The city of Lakeland has updated its mobile app and added new features that let residents alert the city to problems and submit ideas for improvements.
Residents can use the app’s Citizens Action Center to alert the city of a variety of issues including potholes, garbage on the side of the road and streets lights that need to be fixed, according to Communications Director Kevin Cook,
“If you happen to see a pothole that needs to be repaired, take a picture of it and we’ll take care of it,” said Kevin Cook, during today’s City Commission meeting.
The user submits a picture of the issue, along with the address, and description. Once submitted, the user will receive a tracking number and be able to see how it’s being handled by the city, Cook said.

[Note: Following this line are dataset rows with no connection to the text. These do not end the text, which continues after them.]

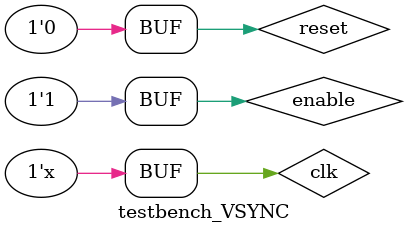
<source format=v>
`timescale 1ns/1ps
module testbench_VSYNC;
reg clk, reset, enable;
wire vsync, hsync;
wire [6:0] vpixel;
wire [6:0] hpixel;
wire enable_hsync;

initial 
begin
    clk = 0;
    reset = 1;
    enable = 0;
    #100 reset = 0;  
    #1000 enable = 1;  
end

VSYNC_syncroniser VSYNC_syncroniser_inst (.clk(clk), .reset(reset), .v_enable(enable), .vsync(vsync), .vpixel(vpixel), .enable_hsync(enable_hsync));
HSYNC_synchroniser HSYNC_synchroniser_inst (.clk(clk), .reset(reset), .enable(enable_hsync), .hsync(hsync), .hpixel(hpixel));

always #5 clk = ~clk;       // prosomoiosi tou clk tis FPGA

endmodule
</source>
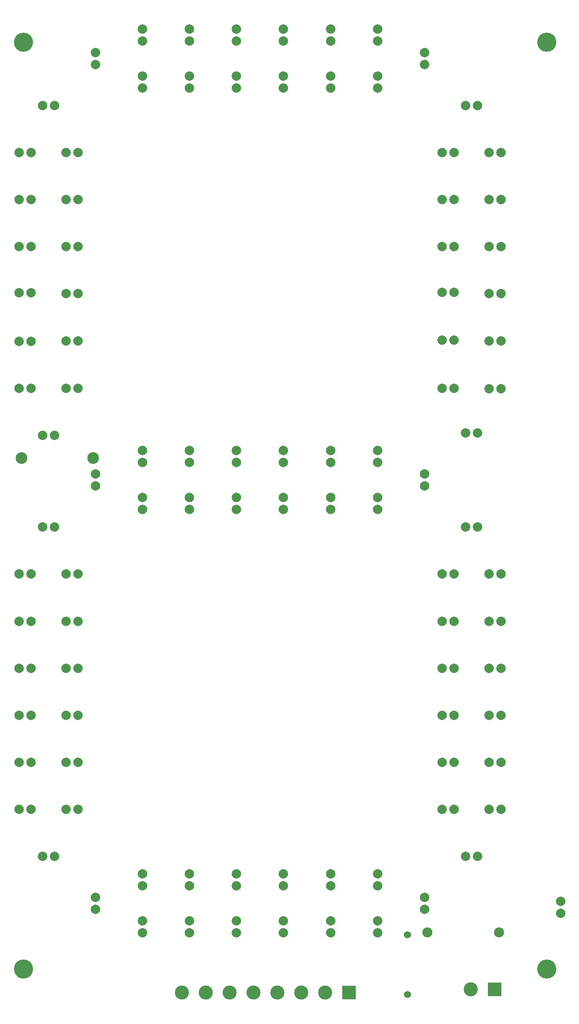
<source format=gtl>
G04 (created by PCBNEW (2013-07-07 BZR 4022)-stable) date 2/5/2016 12:23:49 PM*
%MOIN*%
G04 Gerber Fmt 3.4, Leading zero omitted, Abs format*
%FSLAX34Y34*%
G01*
G70*
G90*
G04 APERTURE LIST*
%ADD10C,0.00590551*%
%ADD11C,0.0787*%
%ADD12C,0.0843701*%
%ADD13C,0.0984252*%
%ADD14C,0.16*%
%ADD15R,0.1181X0.1181*%
%ADD16C,0.1181*%
%ADD17C,0.06*%
G04 APERTURE END LIST*
G54D10*
G54D11*
X14638Y-65977D03*
X13638Y-65977D03*
X18575Y-30702D03*
X17575Y-30702D03*
X18575Y-26765D03*
X17575Y-26765D03*
X16607Y-81725D03*
X15607Y-81725D03*
X16607Y-54166D03*
X15607Y-54166D03*
X18575Y-69914D03*
X17575Y-69914D03*
X18575Y-65977D03*
X17575Y-65977D03*
X18575Y-62040D03*
X17575Y-62040D03*
X18575Y-58103D03*
X17575Y-58103D03*
X14638Y-69914D03*
X13638Y-69914D03*
X18575Y-38576D03*
X17575Y-38576D03*
X14638Y-62040D03*
X13638Y-62040D03*
X14638Y-58103D03*
X13638Y-58103D03*
X47603Y-14454D03*
X47603Y-15454D03*
X23981Y-12485D03*
X23981Y-13485D03*
X20044Y-14454D03*
X20044Y-15454D03*
X31855Y-12485D03*
X31855Y-13485D03*
X35792Y-12485D03*
X35792Y-13485D03*
X39729Y-47761D03*
X39729Y-48761D03*
X20044Y-49729D03*
X20044Y-50729D03*
X47603Y-49729D03*
X47603Y-50729D03*
X43666Y-51698D03*
X43666Y-52698D03*
X39729Y-51698D03*
X39729Y-52698D03*
X35792Y-51698D03*
X35792Y-52698D03*
X31855Y-51698D03*
X31855Y-52698D03*
X31855Y-47761D03*
X31855Y-48761D03*
X35792Y-47761D03*
X35792Y-48761D03*
X18575Y-34639D03*
X17575Y-34639D03*
X43666Y-47761D03*
X43666Y-48761D03*
X14638Y-42552D03*
X13638Y-42552D03*
X18575Y-22828D03*
X17575Y-22828D03*
X16607Y-18891D03*
X15607Y-18891D03*
X14638Y-26765D03*
X13638Y-26765D03*
X14638Y-22828D03*
X13638Y-22828D03*
X14638Y-30702D03*
X13638Y-30702D03*
X27918Y-12485D03*
X27918Y-13485D03*
X31855Y-83194D03*
X31855Y-84194D03*
X50071Y-65977D03*
X49071Y-65977D03*
X50071Y-77788D03*
X49071Y-77788D03*
X54008Y-73851D03*
X53008Y-73851D03*
X54008Y-69914D03*
X53008Y-69914D03*
X54008Y-65977D03*
X53008Y-65977D03*
X43666Y-83194D03*
X43666Y-84194D03*
X39729Y-83194D03*
X39729Y-84194D03*
X35792Y-83194D03*
X35792Y-84194D03*
X35792Y-16422D03*
X35792Y-17422D03*
X31855Y-87131D03*
X31855Y-88131D03*
X35792Y-87131D03*
X35792Y-88131D03*
X39729Y-87131D03*
X39729Y-88131D03*
X43666Y-87131D03*
X43666Y-88131D03*
X20044Y-85162D03*
X20044Y-86162D03*
X47603Y-85162D03*
X47603Y-86162D03*
X54008Y-62040D03*
X53008Y-62040D03*
X54008Y-22828D03*
X53008Y-22828D03*
X50071Y-62040D03*
X49071Y-62040D03*
X31855Y-16422D03*
X31855Y-17422D03*
X27918Y-16422D03*
X27918Y-17422D03*
X23981Y-16422D03*
X23981Y-17422D03*
X50071Y-42552D03*
X49071Y-42552D03*
X50071Y-30702D03*
X49071Y-30702D03*
X50071Y-26765D03*
X49071Y-26765D03*
X50071Y-22828D03*
X49071Y-22828D03*
X52040Y-18891D03*
X51040Y-18891D03*
X54008Y-38576D03*
X53008Y-38576D03*
X54008Y-34639D03*
X53008Y-34639D03*
X54008Y-30702D03*
X53008Y-30702D03*
X54008Y-26765D03*
X53008Y-26765D03*
X54008Y-58103D03*
X53008Y-58103D03*
X52040Y-54166D03*
X51040Y-54166D03*
X50071Y-58103D03*
X49071Y-58103D03*
X59000Y-85500D03*
X59000Y-86500D03*
G54D12*
X47850Y-88100D03*
X53850Y-88100D03*
G54D11*
X14638Y-73851D03*
X13638Y-73851D03*
X18575Y-73851D03*
X17575Y-73851D03*
X18575Y-42552D03*
X17575Y-42552D03*
X14638Y-34560D03*
X13638Y-34560D03*
X27918Y-51698D03*
X27918Y-52698D03*
X27918Y-47761D03*
X27918Y-48761D03*
X39729Y-16422D03*
X39729Y-17422D03*
X39729Y-12485D03*
X39729Y-13485D03*
X50071Y-34521D03*
X49071Y-34521D03*
X54008Y-42592D03*
X53008Y-42592D03*
X54008Y-77788D03*
X53008Y-77788D03*
X50071Y-69914D03*
X49071Y-69914D03*
X27918Y-87131D03*
X27918Y-88131D03*
X27918Y-83194D03*
X27918Y-84194D03*
X14638Y-77788D03*
X13638Y-77788D03*
X18575Y-77788D03*
X17575Y-77788D03*
X16607Y-46489D03*
X15607Y-46489D03*
X14638Y-38615D03*
X13638Y-38615D03*
X23981Y-47761D03*
X23981Y-48761D03*
X23981Y-51698D03*
X23981Y-52698D03*
X43666Y-16422D03*
X43666Y-17422D03*
X43666Y-12485D03*
X43666Y-13485D03*
X52040Y-46292D03*
X51040Y-46292D03*
X50071Y-38537D03*
X49071Y-38537D03*
X52040Y-81725D03*
X51040Y-81725D03*
X50071Y-73851D03*
X49071Y-73851D03*
X23981Y-87131D03*
X23981Y-88131D03*
X23981Y-83194D03*
X23981Y-84194D03*
G54D13*
X13850Y-48400D03*
X19850Y-48400D03*
G54D14*
X14000Y-13600D03*
X57850Y-13600D03*
X57850Y-91162D03*
X14000Y-91162D03*
G54D15*
X53475Y-92850D03*
G54D16*
X51475Y-92850D03*
G54D15*
X41275Y-93125D03*
G54D16*
X35275Y-93125D03*
X33275Y-93125D03*
X31275Y-93125D03*
X29275Y-93125D03*
X27275Y-93125D03*
X37275Y-93125D03*
X39275Y-93125D03*
G54D17*
X46175Y-93275D03*
X46175Y-88275D03*
M02*

</source>
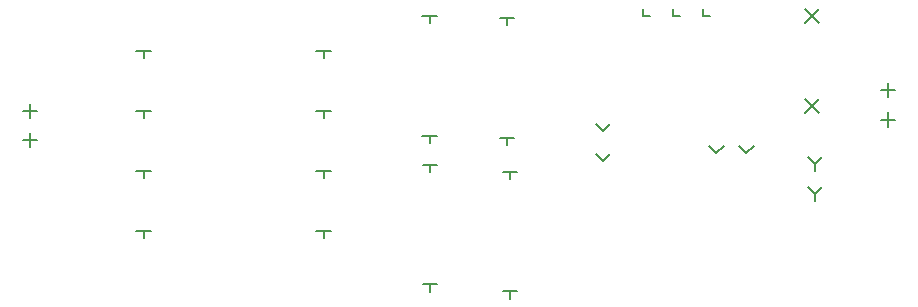
<source format=gbr>
G04 DipTrace 3.0.0.1*
G04 Plated_Through.gbr*
%MOIN*%
G04 #@! TF.FileFunction,Plated,1,2,PTH,Drill*
G04 #@! TF.Part,Single*
G04 Drill Symbols*
G04 D=0.019685 - Cross*
G04 D=0.021995 - X*
G04 D=0.028005 - Y*
G04 D=0.035433 - T*
G04 D=0.03937 - V*
G04 D=0.043307 - Clock*
%ADD10C,0.007874*%
%FSLAX26Y26*%
G04*
G70*
G90*
G75*
G01*
X2471260Y1003150D2*
D10*
X2494882Y979528D1*
X2518504Y1003150D1*
X2471260Y1103150D2*
X2494882Y1079528D1*
X2518504Y1103150D1*
X2849213Y1029921D2*
X2872835Y1006299D1*
X2896457Y1029921D1*
X2949213D2*
X2972835Y1006299D1*
X2996457Y1029921D1*
X1892913Y1462598D2*
X1940157D1*
X1916535D2*
Y1438976D1*
X1892913Y1064961D2*
X1940157D1*
X1916535D2*
Y1041339D1*
X1894094Y966535D2*
X1941339D1*
X1917717D2*
Y942913D1*
X1894094Y568898D2*
X1941339D1*
X1917717D2*
Y545276D1*
X2151969Y1456299D2*
X2199213D1*
X2175591D2*
Y1432677D1*
X2151969Y1058661D2*
X2199213D1*
X2175591D2*
Y1035039D1*
X2160630Y943307D2*
X2207874D1*
X2184252D2*
Y919685D1*
X2160630Y545669D2*
X2207874D1*
X2184252D2*
Y522047D1*
X3177953Y994882D2*
X3201575Y971260D1*
X3225197Y994882D1*
X3201575Y971260D2*
Y947638D1*
X3177953Y894882D2*
X3201575Y871260D1*
X3225197Y894882D1*
X3201575Y871260D2*
Y847638D1*
X585039Y1074803D2*
Y1027559D1*
X561417Y1051181D2*
X608661D1*
X585039Y1172047D2*
Y1124803D1*
X561417Y1148425D2*
X608661D1*
X3168898Y1488189D2*
X3216142Y1440945D1*
Y1488189D2*
X3168898Y1440945D1*
Y1188189D2*
X3216142Y1140945D1*
Y1188189D2*
X3168898Y1140945D1*
X939399Y1348425D2*
X986643D1*
X963021D2*
Y1324803D1*
X939399Y1148425D2*
X986643D1*
X963021D2*
Y1124803D1*
X939399Y948425D2*
X986643D1*
X963021D2*
Y924803D1*
X939399Y748425D2*
X986643D1*
X963021D2*
Y724803D1*
X1539399Y748425D2*
X1586643D1*
X1563021D2*
Y724803D1*
X1539399Y948425D2*
X1586643D1*
X1563021D2*
Y924803D1*
X1539399Y1148425D2*
X1586643D1*
X1563021D2*
Y1124803D1*
X1539399Y1348425D2*
X1586643D1*
X1563021D2*
Y1324803D1*
X2628346Y1485827D2*
Y1462205D1*
X2651969D1*
X2728346Y1485827D2*
Y1462205D1*
X2751969D1*
X2828346Y1485827D2*
Y1462205D1*
X2851969D1*
X3443307Y1142126D2*
Y1094882D1*
X3419685Y1118504D2*
X3466929D1*
X3443307Y1239370D2*
Y1192126D1*
X3419685Y1215748D2*
X3466929D1*
M02*

</source>
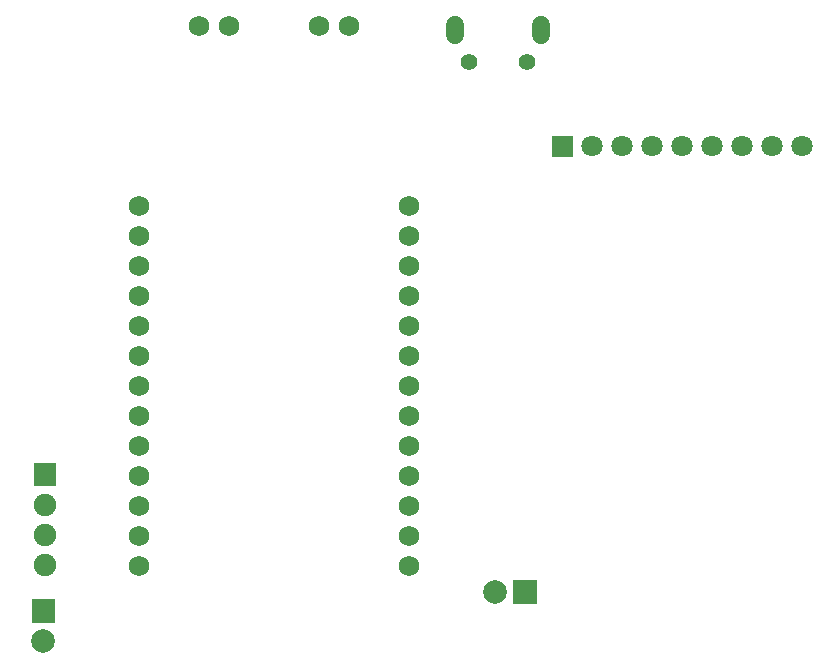
<source format=gbs>
G04 Layer: BottomSolderMaskLayer*
G04 EasyEDA v6.4.14, 2021-01-21T23:56:56--5:00*
G04 aa685b108e8c4aaab1d0ece7fbf10bdb,7db2125e4611476bb2993bf99425ef50,10*
G04 Gerber Generator version 0.2*
G04 Scale: 100 percent, Rotated: No, Reflected: No *
G04 Dimensions in millimeters *
G04 leading zeros omitted , absolute positions ,4 integer and 5 decimal *
%FSLAX45Y45*%
%MOMM*%

%ADD32C,1.5032*%
%ADD34C,1.8032*%
%ADD39C,1.4032*%
%ADD41C,1.9032*%
%ADD42C,1.7272*%
%ADD43C,2.0032*%

%LPD*%
D32*
X3803850Y6270165D02*
G01*
X3803850Y6360165D01*
X4527750Y6270165D02*
G01*
X4527750Y6360165D01*
G36*
X4621730Y5241229D02*
G01*
X4621730Y5421569D01*
X4802070Y5421569D01*
X4802070Y5241229D01*
G37*
D34*
G01*
X4965900Y5331399D03*
G01*
X5219900Y5331399D03*
G01*
X5473900Y5331399D03*
G01*
X5727900Y5331399D03*
G01*
X5981900Y5331399D03*
G01*
X6235900Y5331399D03*
G01*
X6489900Y5331399D03*
G01*
X6743900Y5331399D03*
D39*
G01*
X4408294Y6045164D03*
G01*
X3923306Y6045164D03*
G36*
X235150Y2454849D02*
G01*
X235150Y2645349D01*
X425650Y2645349D01*
X425650Y2454849D01*
G37*
D41*
G01*
X330400Y2296099D03*
G01*
X330400Y2042099D03*
G01*
X330400Y1788099D03*
D42*
G01*
X3416500Y4823399D03*
G01*
X3416500Y4569399D03*
G01*
X3416500Y4315399D03*
G01*
X3416500Y4061399D03*
G01*
X3416500Y3807399D03*
G01*
X3416500Y3553399D03*
G01*
X3416500Y3299399D03*
G01*
X3416500Y3045399D03*
G01*
X3416500Y2791399D03*
G01*
X3416500Y2537399D03*
G01*
X3416500Y2283399D03*
G01*
X3416500Y2029399D03*
G01*
X3416500Y1775399D03*
G01*
X1130500Y4823399D03*
G01*
X1130500Y4569399D03*
G01*
X1130500Y4315399D03*
G01*
X1130500Y4061399D03*
G01*
X1130500Y3807399D03*
G01*
X1130500Y3553399D03*
G01*
X1130500Y3299399D03*
G01*
X1130500Y3045399D03*
G01*
X1130500Y2791399D03*
G01*
X1130500Y2537399D03*
G01*
X1130500Y2283399D03*
G01*
X1130500Y2029399D03*
G01*
X1130500Y1775399D03*
G01*
X2908500Y6347399D03*
G01*
X2654500Y6347399D03*
G01*
X1892500Y6347399D03*
G01*
X1638500Y6347399D03*
D43*
G01*
X317700Y1140399D03*
G36*
X217624Y1294323D02*
G01*
X217624Y1494475D01*
X417776Y1494475D01*
X417776Y1294323D01*
G37*
G01*
X4140400Y1559499D03*
G36*
X4294324Y1459423D02*
G01*
X4294324Y1659575D01*
X4494476Y1659575D01*
X4494476Y1459423D01*
G37*
M02*

</source>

If the user doesn’t include the address, the city will often be able to use geotag information on the photo to find the problem, he said.
Citizen activist Michael Maguire said he uses the app to report streetlight outages and notify the city of waterfowl in distress around Lake Morton.
“On the plus side, it puts the city’s operations in the palm of your hand,” he said. “The only missing ingredient is access to the primary menu items on the website, especially the government link that leads to the commission and their meetings.”
Maguire said the updated app is easy to use and called it a “very strong improvement” and effective.
City Manager Shawn Sherrouse said in a news release he hopes the app will help the city respond to citizens’ needs.
“With the ability to use your phone to report an issue and easily find a contact number for a service, this app is yet another way for the city to be open, transparent and responsive to our citizens,” he said.
The city’s Innovation and Strategy department will receive and vet the ideas submitted, Cook said, adding that the submit-an-dea function isn’t designed to be a complaint hotline.
“We are asking for legitimate ideas on how to improve or add to a city service for the betterment of the community,” Cook said.
The city is already looking into one idea submitted via the app, Cook said. A resident suggesting putting signage at city parks and trails regarding the temperatures on asphalt as a warning to dog walkers.
Citizens whose ideas are implemented will receive a T-shirt from the city and be recognized on the city’s social media channels, he said.
Citizens can also use the app to find information on events, pay bills, news related to the city, view live meetings, submit code enforcement issues, explore library services, and locate contact numbers for city departments.
Job opportunities, and parking and garbage collection information can also be found on the app, according to the release.